## Items in a dataset
Segment Open
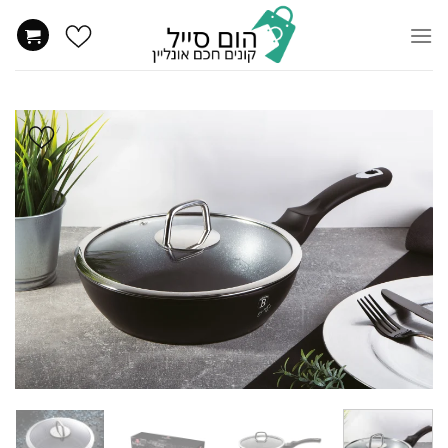
Ski
t
conten
הוסף
ל
WISHLIST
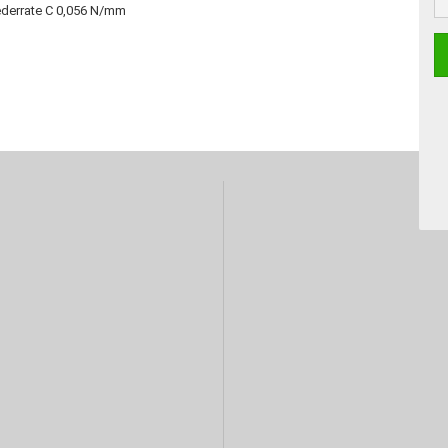
Federrate C 0,056 N/mm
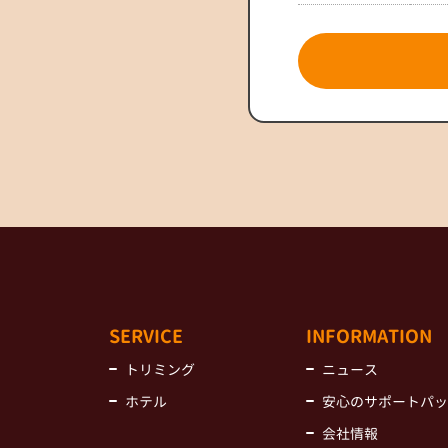
SERVICE
INFORMATION
トリミング
ニュース
ホテル
安心のサポートパッ
会社情報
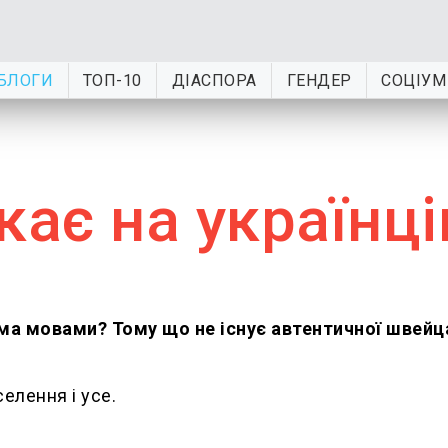
БЛОГИ
ТОП-10
ДІАСПОРА
ГЕНДЕР
СОЦІУМ
кає на українці
ма мовами? Тому що не існує автентичної швейц
елення і усе.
Segment Closed
Reproduce every line of text in the records above verbatim, in the same order, leaving out the pictures.

## Output of the task
Ski
t
conten
הוסף
ל
WISHLIST
Federrate C 0,056 N/mm
SERVICE
INFORMATION
トリミング
ニュース
ホテル
安心のサポートパッ
会社情報
БЛОГИ
ТОП-10
ДІАСПОРА
ГЕНДЕР
СОЦІУМ
кає на українці
ма мовами? Тому що не існує автентичної швейц
елення і усе.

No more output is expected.